> [The problem] Should any entry include an image, skip the image and copy the entry exactly.

[Saved data entries]
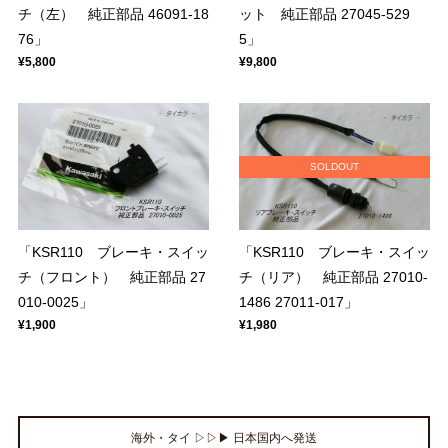
チ（左） 純正部品 46091-18
ット 純正部品 27045-529
76」
5」
¥5,800
¥9,800
SOLDOUT
「KSR110 ブレーキ・スイッ
「KSR110 ブレーキ・スイッ
チ（フロント） 純正部品 27
チ（リア） 純正部品 27010-
010-0025」
1486 27011-017」
¥1,900
¥1,980
海外・タイ ▷▷▶ 日本国内へ発送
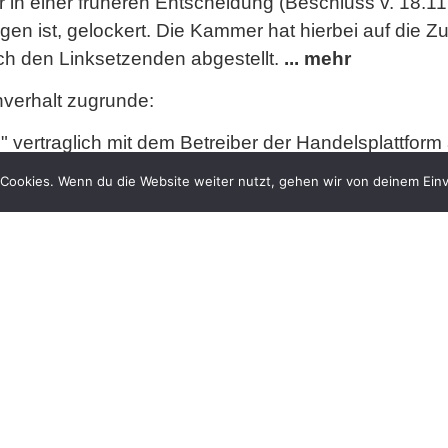
n einer früheren Entscheidung (Beschluss v. 18.11
gen ist, gelockert. Die Kammer hat hierbei auf die Z
h den Linksetzenden abgestellt.
... mehr
chverhalt zugrunde:
ate" vertraglich mit dem Betreiber der Handelsplatt
15.000 Frames (Links) zu Amazon-Angeboten Dritter. 
Cookies. Wenn du die Website weiter nutzt, gehen wir von deinem Einv
 genannte Vergütung pro Klick eines Dritten auf de
00 EUR pro Monat einnahm.
zon-Angebot eines Dritten enthielt die Abbildung ei
Tomorrow Will Be A Better Day" die Fotografie eine
ne Internetseite, auf der sie nach Feststellung des G
men "L."
" auswertete, an denen sie exklusive Recht
Schutzhülle verwendet wurde. Die Klägerin sah in de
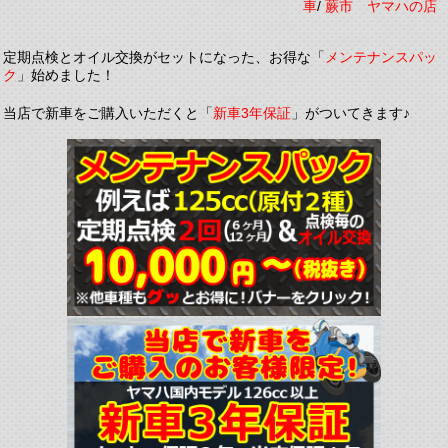
車
/
蕨市 ヤマハの店
定期点検とオイル交換がセットになった、お得な「
メンテナンスパッ
ク
」始めました！
当店で新車をご購入いただくと「
新車3年保証
」がついてきます♪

> [Result of this task]
チ（左） 純正部品 46091-18
ット 純正部品 27045-529
76」
5」
¥5,800
¥9,800
SOLDOUT
「KSR110 ブレーキ・スイッ
「KSR110 ブレーキ・スイッ
チ（フロント） 純正部品 27
チ（リア） 純正部品 27010-
010-0025」
1486 27011-017」
¥1,900
¥1,980
海外・タイ ▷▷▶ 日本国内へ発送
n einer früheren Entscheidung (Beschluss v. 18.11
gen ist, gelockert. Die Kammer hat hierbei auf die Z
h den Linksetzenden abgestellt.
... mehr
chverhalt zugrunde:
ate" vertraglich mit dem Betreiber der Handelsplatt
15.000 Frames (Links) zu Amazon-Angeboten Dritter. 
Cookies. Wenn du die Website weiter nutzt, gehen wir von deinem Einv
 genannte Vergütung pro Klick eines Dritten auf de
00 EUR pro Monat einnahm.
zon-Angebot eines Dritten enthielt die Abbildung ei
Tomorrow Will Be A Better Day" die Fotografie eine
ne Internetseite, auf der sie nach Feststellung des G
men "L."
" auswertete, an denen sie exklusive Recht
Schutzhülle verwendet wurde. Die Klägerin sah in de
車
/
蕨市 ヤマハの店
定期点検とオイル交換がセットになった、お得な「
メンテナンスパッ
ク
」始めました！
当店で新車をご購入いただくと「
新車3年保証
」がついてきます♪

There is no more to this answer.